Web 2.0 Expo: Jeff Bezos & Tim O'Reilly

by April 16, 2007

Tim O’Reilly's conversation with Jeff Bezos and conference welcome at Web 2.0 Expo explored the ideas behind Web 2.0 and Amazon's Web infrastrucutre services.

Tim O’Reilly

  • Web 2.0 is happening and we are just at the beginning. It’s equivalent to the introduction of VisiCalc during the PC era. There are a few killer apps and we are starting to see a lot of competition emerge.
  • Consolidation & failures will happen but the ideas behind Web 2.0 are bigger then any single company. It’s about figuring out how to leverage the global collective knowledge of all people.
  • The future is not like the past. Early practitioners are often shaped by the imagination of what came before. Example: horseless carriage for cars.
  • The Web is special because it can harness collective intelligence inline any other medium.

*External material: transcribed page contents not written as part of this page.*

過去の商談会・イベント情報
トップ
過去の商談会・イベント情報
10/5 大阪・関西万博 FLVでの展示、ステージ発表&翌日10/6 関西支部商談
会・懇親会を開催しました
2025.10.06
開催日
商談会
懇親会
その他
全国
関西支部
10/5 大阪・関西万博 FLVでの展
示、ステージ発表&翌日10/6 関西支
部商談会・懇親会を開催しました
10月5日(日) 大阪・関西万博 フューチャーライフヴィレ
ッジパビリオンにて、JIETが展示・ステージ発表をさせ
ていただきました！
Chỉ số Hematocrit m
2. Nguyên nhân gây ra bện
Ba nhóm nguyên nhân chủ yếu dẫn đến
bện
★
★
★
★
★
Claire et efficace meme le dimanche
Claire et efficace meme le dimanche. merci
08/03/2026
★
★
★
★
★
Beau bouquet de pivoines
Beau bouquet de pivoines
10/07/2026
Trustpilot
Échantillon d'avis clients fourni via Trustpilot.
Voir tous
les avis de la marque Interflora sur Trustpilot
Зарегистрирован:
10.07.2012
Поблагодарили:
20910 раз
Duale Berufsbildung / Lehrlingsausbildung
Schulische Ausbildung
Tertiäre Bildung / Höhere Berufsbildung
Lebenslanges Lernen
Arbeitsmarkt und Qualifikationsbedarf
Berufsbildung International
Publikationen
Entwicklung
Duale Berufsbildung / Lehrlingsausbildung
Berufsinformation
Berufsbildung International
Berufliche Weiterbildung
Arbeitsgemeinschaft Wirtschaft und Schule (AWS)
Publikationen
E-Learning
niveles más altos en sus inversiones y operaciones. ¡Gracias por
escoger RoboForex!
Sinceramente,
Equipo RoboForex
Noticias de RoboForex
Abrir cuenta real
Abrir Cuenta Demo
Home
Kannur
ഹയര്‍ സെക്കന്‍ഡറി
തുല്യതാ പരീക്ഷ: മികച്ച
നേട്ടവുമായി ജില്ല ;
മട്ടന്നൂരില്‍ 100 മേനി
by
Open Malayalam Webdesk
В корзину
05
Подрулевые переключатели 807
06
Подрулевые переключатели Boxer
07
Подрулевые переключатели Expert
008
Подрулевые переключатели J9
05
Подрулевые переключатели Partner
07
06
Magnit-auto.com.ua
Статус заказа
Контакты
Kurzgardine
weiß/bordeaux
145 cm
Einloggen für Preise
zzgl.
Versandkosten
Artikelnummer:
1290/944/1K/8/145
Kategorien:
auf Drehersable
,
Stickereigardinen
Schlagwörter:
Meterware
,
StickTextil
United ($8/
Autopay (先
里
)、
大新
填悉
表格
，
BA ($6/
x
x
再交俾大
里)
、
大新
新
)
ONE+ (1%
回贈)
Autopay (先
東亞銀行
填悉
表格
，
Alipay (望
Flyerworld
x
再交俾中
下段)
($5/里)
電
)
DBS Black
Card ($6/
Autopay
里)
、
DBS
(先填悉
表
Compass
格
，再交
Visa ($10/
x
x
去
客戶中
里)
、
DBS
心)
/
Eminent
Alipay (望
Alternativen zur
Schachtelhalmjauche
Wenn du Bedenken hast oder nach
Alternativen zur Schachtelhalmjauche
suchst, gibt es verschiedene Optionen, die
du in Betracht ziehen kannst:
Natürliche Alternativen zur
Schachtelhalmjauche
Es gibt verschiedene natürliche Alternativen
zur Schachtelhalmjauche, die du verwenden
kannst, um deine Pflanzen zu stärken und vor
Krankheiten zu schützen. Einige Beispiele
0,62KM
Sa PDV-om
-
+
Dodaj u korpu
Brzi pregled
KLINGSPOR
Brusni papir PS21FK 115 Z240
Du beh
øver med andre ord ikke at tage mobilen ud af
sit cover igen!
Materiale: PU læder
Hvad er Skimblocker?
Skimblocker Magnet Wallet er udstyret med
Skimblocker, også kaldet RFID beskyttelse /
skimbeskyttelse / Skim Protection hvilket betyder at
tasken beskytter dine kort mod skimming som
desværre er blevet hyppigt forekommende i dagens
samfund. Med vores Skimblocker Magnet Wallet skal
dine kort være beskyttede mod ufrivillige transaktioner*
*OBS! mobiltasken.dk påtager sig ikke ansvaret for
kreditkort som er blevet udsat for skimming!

It also provides new business advantages in the form of data collection.

Jeff Bezos

  • When you start a new business, you want to go as fast as possible from idea to successful product.
  • Between the idea and what you want is a lot of heavy lifting: server hosting managing bandwidth, moving facilities, contract negotiation, etc.
  • Often you have to loop through that cycle. Those who cycle the loop the fastest are the winners. It’s a high price of admission.
  • For this need, Amazon introduced their infrastructure Web services: SQS, Mechanical Turk, S3, and EC2. They are built to manage the heavy lifting.
  • S3: Storage in the cloud. Accessed through Web service APIs, variable pricing, eliminate fixed costs and fixed burdens. 5 billion objects within the system today. Peak day: 920,847,345 requests; Peak second: 16,607 requests
  • Services orientated architecture: Web-scale architecture needs loosely coupled pieces. If parts get slow, the whole application does not grind to a halt.
  • The key to a loosely coupled architecture is a queue service.
  • Consumer (the services that carry out operations) queue can clone itself. It builds new hardware to increase throughput when the producer (teeing up work) queue gets long. Elastic computing: can increase or decrease based on needs.
  • Amazon: can we package things that we are good at the right way? Leverage the infrastructure powering Amazon and make it a service.
  • Capacity constrained is not good way to run a business. Its better to be demand constrained.
  • Base strategy on what will not change over the next 5-10 years.
  • Physical movement of goods will not change in next ten years. Amazon has fulfillment infrastructure service: pay by the cubic foot. Can control storage & shipping via Web service APIs (virtual warehouse).